== Document excerpt ==
- Opening Delimiter -

+ 2
Why writing " \ \ n " inside the cout statement, it prints \n.
5 Antworten
+ 7
I don't completely understand... Could you please try and explain the question a little better?
+ 6
For those who didnt understand,Lets take a simple example.
print("Hello guys")
easy enough.
Lets say you were to print Hello "guys".
Just try it out.You will not be able to print " because it is meant to start/end a string.
To print ", you should use /".Hence to print Hello "guys" code will be
print("Hello \"Guys\"");
Similarly tabs can't be printed, and \ cant be as well. To print \,you will need double backslashes (\\).Hence when you write \\n, first \\ is evalutaed as \ and then n is printed as normal letters would be.
+ 5
These are known as escape sequences.
Your first backslash(\)is meant for a special keyword, which is meant for some function.
Example,
\n means to start a new line.
\t to leave a space(tab).
etc..
Hence second backslash is required to indicate the compiler to print a blackslash.
Example
\\ would print \
\" would print "
etc.
Hence \\n will output a bacjslash followed by 'n'.

- Closing Delimiter -

== Data below ==
- Opening Delimiter -

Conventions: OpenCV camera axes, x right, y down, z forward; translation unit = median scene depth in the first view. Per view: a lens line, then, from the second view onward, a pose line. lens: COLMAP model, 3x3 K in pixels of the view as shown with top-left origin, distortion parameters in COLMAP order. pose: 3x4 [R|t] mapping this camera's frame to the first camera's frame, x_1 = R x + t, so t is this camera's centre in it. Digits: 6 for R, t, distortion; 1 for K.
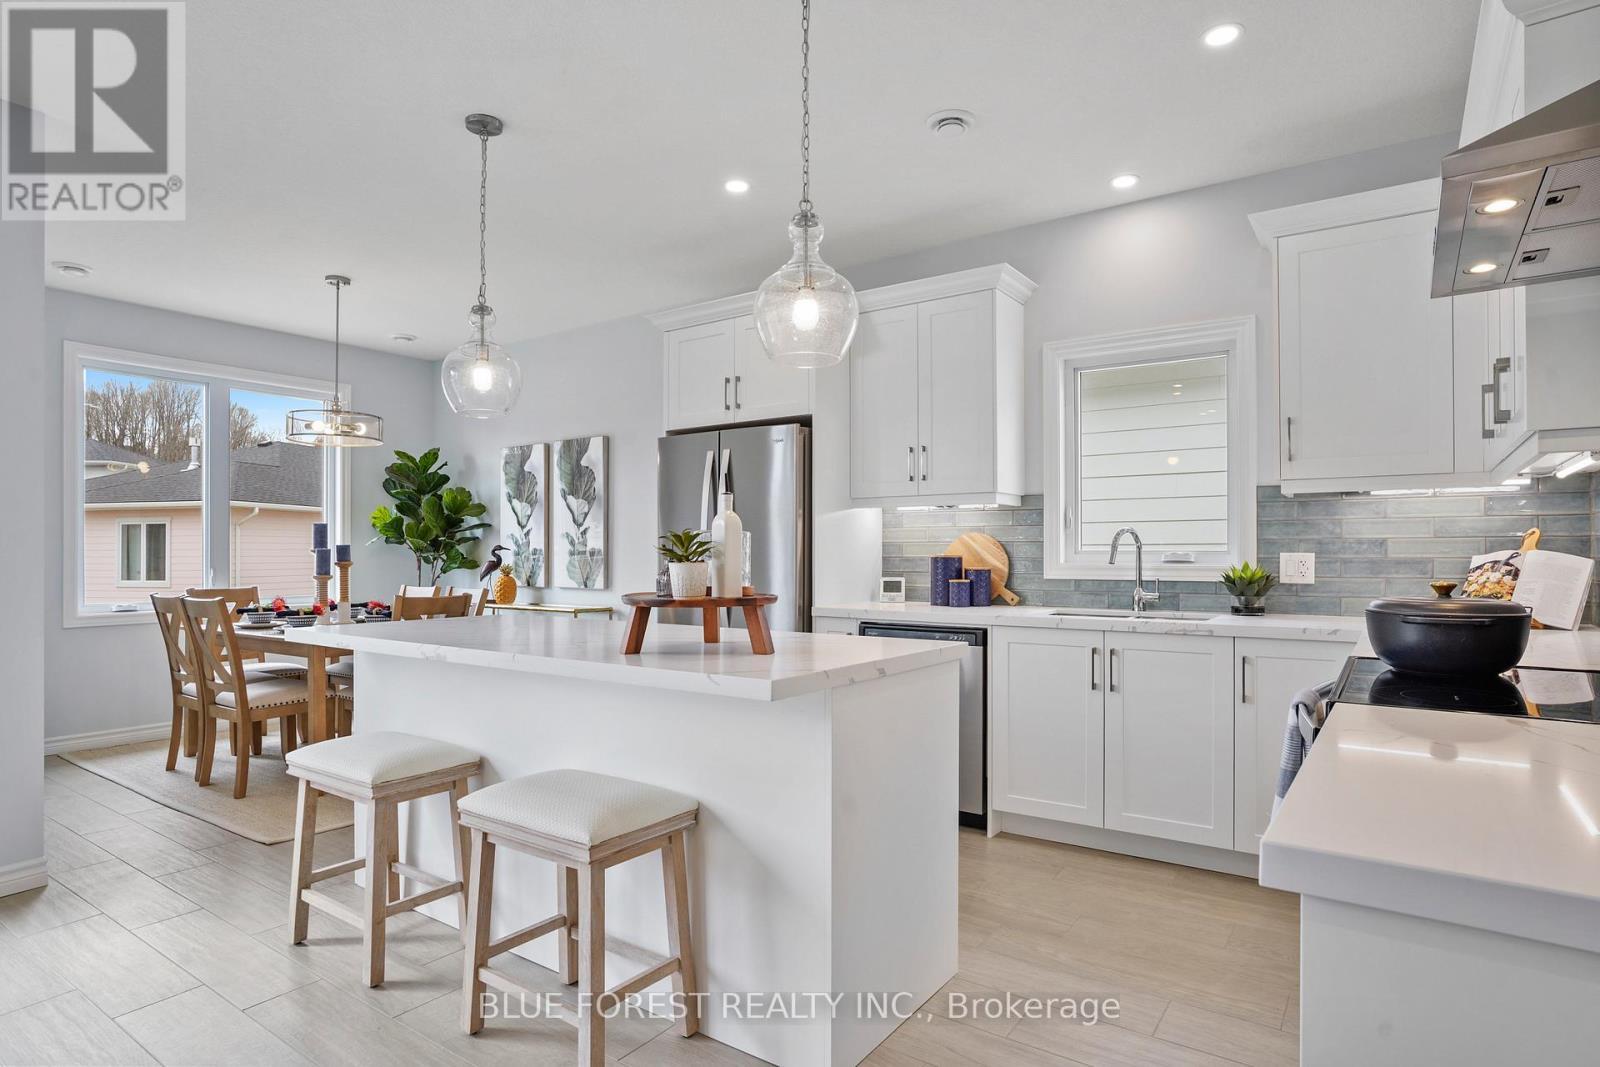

- Closing Delimiter -

== Actions to take ==
a: Decide whether each statement below agrees with the thread on escape sequences. Answer yes or no for each, and quote the words from the thread that settle it.
(i) A double quote can be printed inside a string without any backslash before it.
(ii) Writing \t leaves a tab.
(iii) Writing \\ prints a single backslash.
b: Answer these questions using the thread on escape sequences, one answer per line, marked to match.
(i) What name does the thread give to sequences like \n and \t?
(ii) What does \n mean, according to the thread?
(iii) What does \" print, according to the thread?
c: Carry the thread on escape sequences forward from its last sentence.

== Answers for each item ==
a:
(i) No: "You will not be able to print " because it is meant to start/end a string."
(ii) Yes: "\t to leave a space(tab)."
(iii) Yes: "\\ would print \"

b:
(i) Escape sequences.
(ii) To start a new line.
(iii) A double quote (").

c:
Google escape sequences for more knowledge
+ 3
Since \ is an escape character it prints whatever is there after \. In this case since \n is present after \. It is printed
+ 2
See the following code:
#include<iostream>
using namespace std;
int main ()
{
/* I am writing a code to print " \n" in the output
screen */
cout<<" WORDs ";
cout << "\n";
/* See the above line doesn't print \n on the output
screen after compilation , at the time of running it just gives some space in the output screen the*/
cout << " \\n";
/* The above line does print \ n on the output screen */
return 0;
}
Now why this is happening ? . Why adding a " \ " results in printing of "\\n" ?
Hope this might explain my Question to you :)